Извините. — Иона потянулся за фисташками и с треском разломил одну из них.
Впрочем, женщина ухе не слушала его, ей неважен был ответ: она знала, каким он будет. Она встала из-за стола и направилась к стойке. У нее оказалась идеальная фигура. Настолько идеальная, что даже Марк с Ионой бросили в ее сторону машинально-заинтересованный взгляд.
— Безутешная вдова покойного? — ревниво спросила Инка, она не терпела ничьего превосходства.
— Подруга. — Иона отвел взгляд от женщины и повернулся в сторону Ольги. На Инку он даже не посмотрел.
— Не переживай, душа моя, по приезде куплю тебе зеркальце, которое всегда будет высвистывать тебе, что именно ты на свете всех милее, всех румяней и белее, — промурлыкал Марк Инке. — Может быть, хоть тогда ты успокоишься.
— Спасибо, зеркальце у меня уже есть.
Ди-джей, сидевший на возвышении в глубине зала, завел какую-то старую виниловую пластинку. Ольга сразу же узнала музыку, выплеснувшуюся из динамиков: ну, конечно же, тема из «Мужчины и женщины» с приглушенно-страстным французским речитативом.

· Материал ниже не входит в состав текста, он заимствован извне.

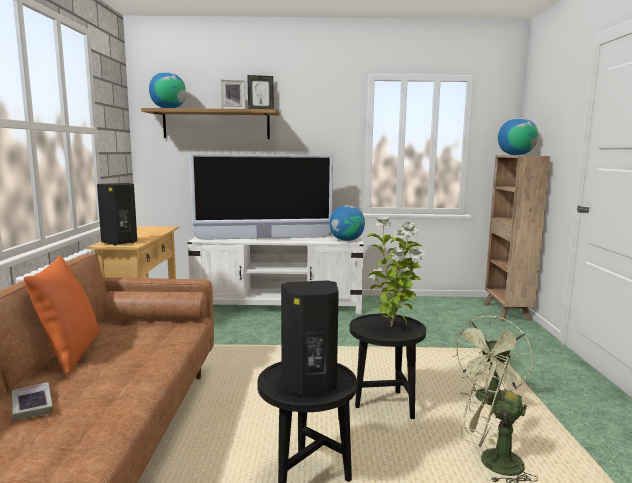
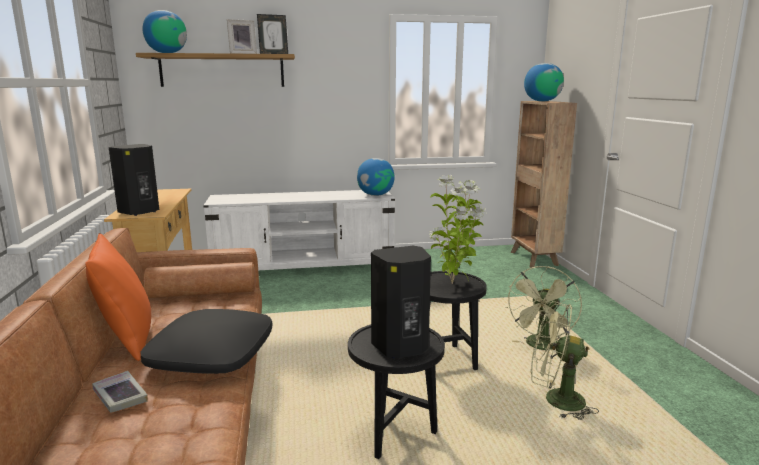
camera: 10 degrees left, 5 degrees up
television [189,153,333,240] -> none
none -> black pillow [141,309,272,374]

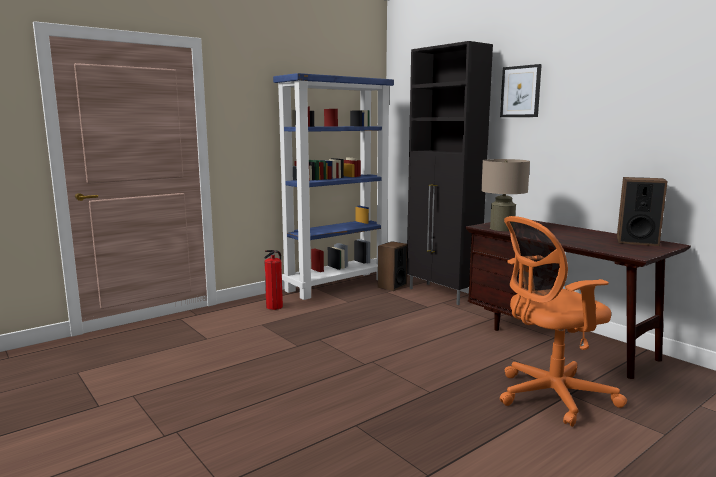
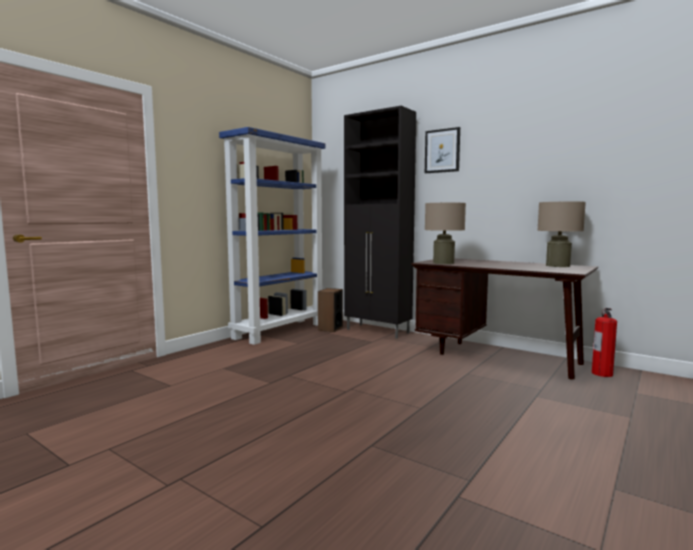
camera: 15 degrees left, 5 degrees down
fire extinguisher [264,250,283,310] -> fire extinguisher moved to [592,308,617,377]
orange office chair [500,216,627,427] -> none
speaker [617,177,668,246] -> beige table lamp [537,201,586,267]

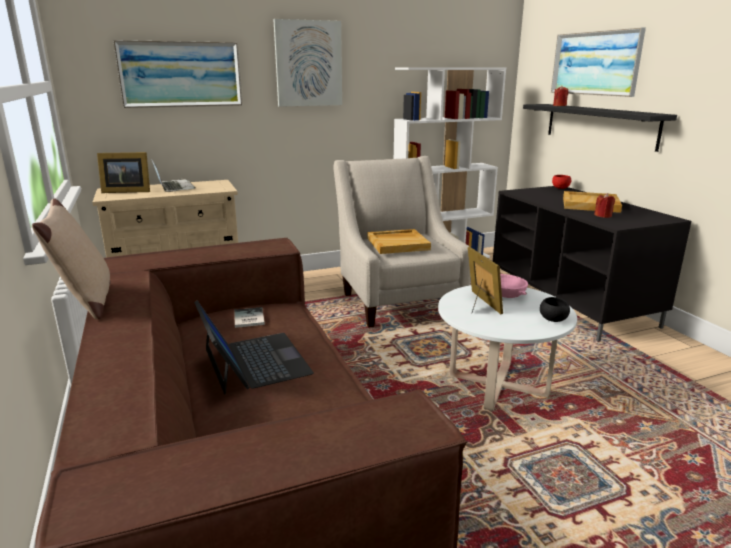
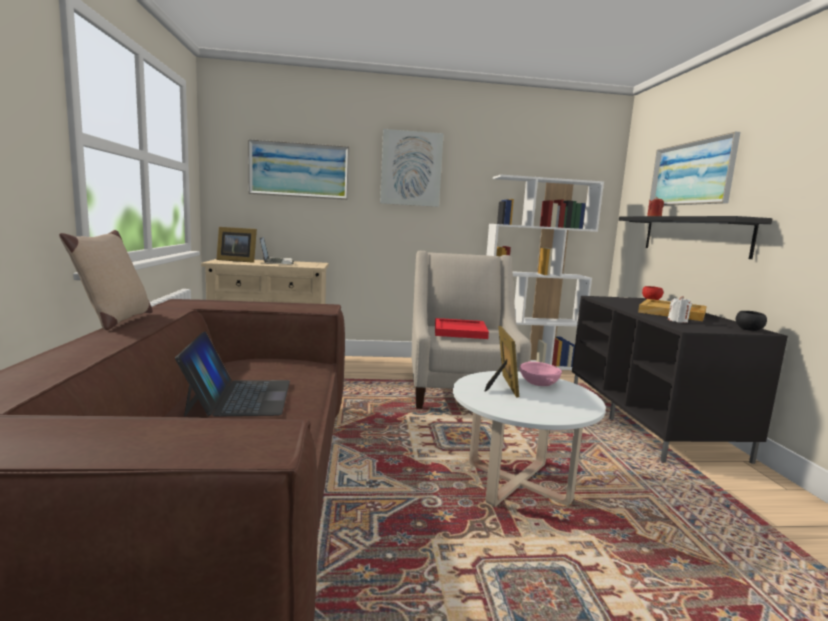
camera: 15 degrees right, 10 degrees down
book [234,307,265,328] -> none
beige tray [368,229,431,254] -> red tray [435,318,489,339]
black bowl [540,297,570,322] -> black bowl moved to [736,311,767,331]
red candle [594,193,615,218] -> white candle [668,296,692,323]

Казалось, Инесса только этого и ждала.
— Можно вас пригласить, Иона? — спросила она томным голосом. — Это моя любимая вещь.
— Я не танцую, — железобетонный Иона спутал Инке все карты: непростительная глупость с его стороны.
За столиком повисло молчание. Но спустя несколько секунд Инка взяла себя в руки.
— Объясни своему братцу, что не принято отказывать красивым женщинам. Они этого не прощают. И тогда тебя находят в собственной кровати с перерезанным горлом, — сказала она Марку.
— Берегись, Иона, — засмеялся Марк. — От этой дамочки всего можно ожидать.
— Я учту. — Иона откинулся на стуле и втянул в себя пивную пену.
— А что прикажете делать соблазненной и покинутой. Иона?
— Не знаю.
Твердолобость шурина (или деверя, господи, как нелепо может именоваться брат человека, которого ты любишь!) не понравилась даже Ольге, которая наблюдала за происходящим с известной долей снисходительности. Она бросила укоризненный взгляд на Марка — приведи в чувство своего хамоватого аборигена! — а потом на самого Иону — не очень-то вежливо с вашей стороны так разговаривать с женщиной.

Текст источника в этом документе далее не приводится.